Bisnis.com, JAKARTA - Manajer investasi semakin ketat menyeleksi aset dasar obligasi untuk produk reksa dana seiring dengan derasnya suplai surat utang korporasi jelang akhir tahun ini.
Efek bersifat ekuitas atau saham, obligasi negara, dan obligasi korporasi menjadi aset dasar (underlying asset) yang paling banyak digunakan dalam produk reksa dana.
Berdasarkan data Otoritas Jasa Keuangan (OJK) per akhir November 2020, saham menempati porsi paling banyak dalam komposisi efek reksa dana yakni sekitar 28,61 persen dengan total nilai aset Rp155,63 triliun.

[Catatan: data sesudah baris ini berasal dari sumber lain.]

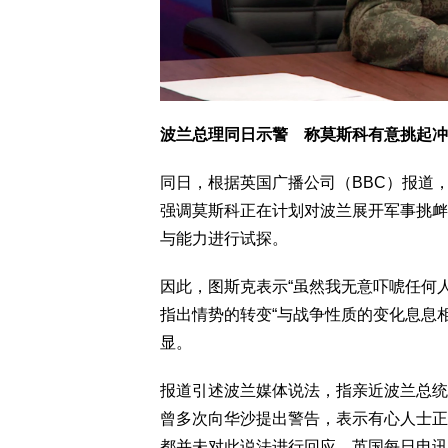
波兰总理同日示警 称莫斯科有意挑起冲
同日，根据英国广播公司（BBC）报道，波
强调莫斯科正在计划对波兰展开军事挑衅
与能力进行试探。
因此，图斯克表示“虽然我无意吓唬任何
指出情势的转变“与战争性质的变化息息
显。
报道引述波兰媒体说法，指亲近波兰总统纳夫罗
曾多次向华沙提出警告，表示有心人士正
都并未对此说法进行回应。英国每日电讯报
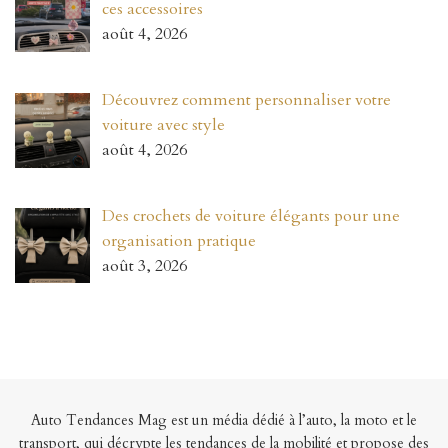
ces accessoires
août 4, 2026
Découvrez comment personnaliser votre
voiture avec style
août 4, 2026
Des crochets de voiture élégants pour une
organisation pratique
août 3, 2026
Auto Tendances Mag est un média dédié à l’auto, la moto et le
transport, qui décrypte les tendances de la mobilité et propose des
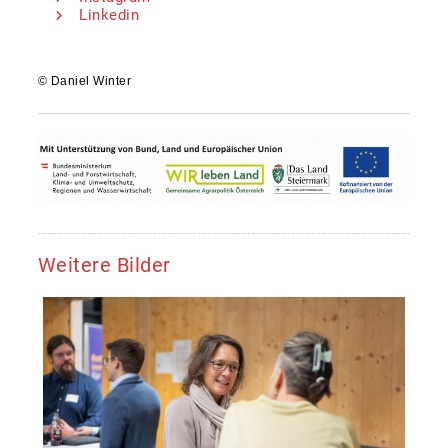
Linkedin
©
Daniel Winter
Weitere Bilder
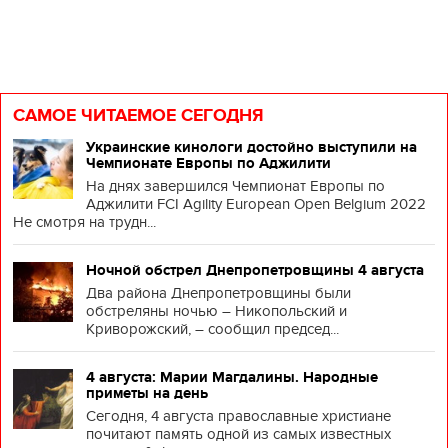
САМОЕ ЧИТАЕМОЕ СЕГОДНЯ
Украинские кинологи достойно выступили на
Чемпионате Европы по Аджилити
На днях завершился Чемпионат Европы по
Аджилити FCI Agility European Open Belgium 2022
Не смотря на трудн...
Ночной обстрел Днепропетровщины 4 августа
Два района Днепропетровщины были
обстреляны ночью – Никопольский и
Криворожский, – сообщил председ...
4 августа: Марии Магдалины. Народные
приметы на день
Сегодня, 4 августа православные христиане
почитают память одной из самых известных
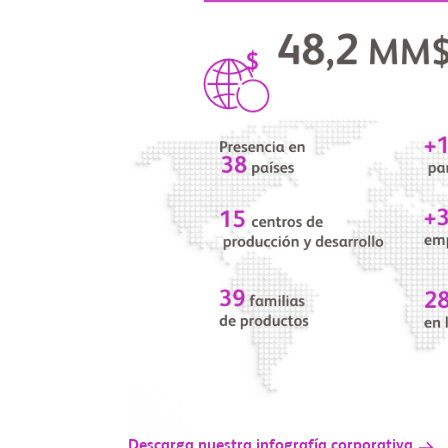
Descarga nuestra infografía corporativa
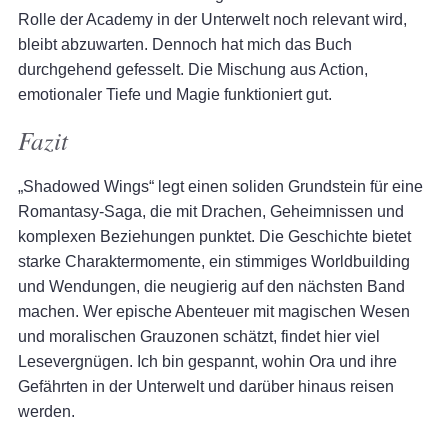
Rolle der Academy in der Unterwelt noch relevant wird,
bleibt abzuwarten. Dennoch hat mich das Buch
durchgehend gefesselt. Die Mischung aus Action,
emotionaler Tiefe und Magie funktioniert gut.
Fazit
„Shadowed Wings“ legt einen soliden Grundstein für eine
Romantasy-Saga, die mit Drachen, Geheimnissen und
komplexen Beziehungen punktet. Die Geschichte bietet
starke Charaktermomente, ein stimmiges Worldbuilding
und Wendungen, die neugierig auf den nächsten Band
machen. Wer epische Abenteuer mit magischen Wesen
und moralischen Grauzonen schätzt, findet hier viel
Lesevergnügen. Ich bin gespannt, wohin Ora und ihre
Gefährten in der Unterwelt und darüber hinaus reisen
werden.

Diikuti oleh obligasi negara atau surat utang negara (SUN) di posisi kedua dengan porsi 22,95 persen (Rp124,86 triliun) dan obligasi korporasi di posisi ketiga dengan porsi 18,49 persen (Rp100,61 triliun).
Selanjutnya berturut-turut deposito berjangka 14,31 persen, surat berharga negara syariah (SBSN) 10,89 persen, sukuk 2,32 persem, medium term notes (MTN) 1,45 persen, cash 0,78 persen, efek berangun aset (EBA) 0,12 persen, warrant 0,06 persen, dan rights 0,00 persen.
Sementara itu, dari sisi kinerja sepanjang tahun berjalan, reksa dana berbasis obligasi alias reksa dana pendapatan tetap masih memimpin. Sebaliknya, reksa dana berbasis aset saham belum dapat membalikan kinerjanya ke zona positif.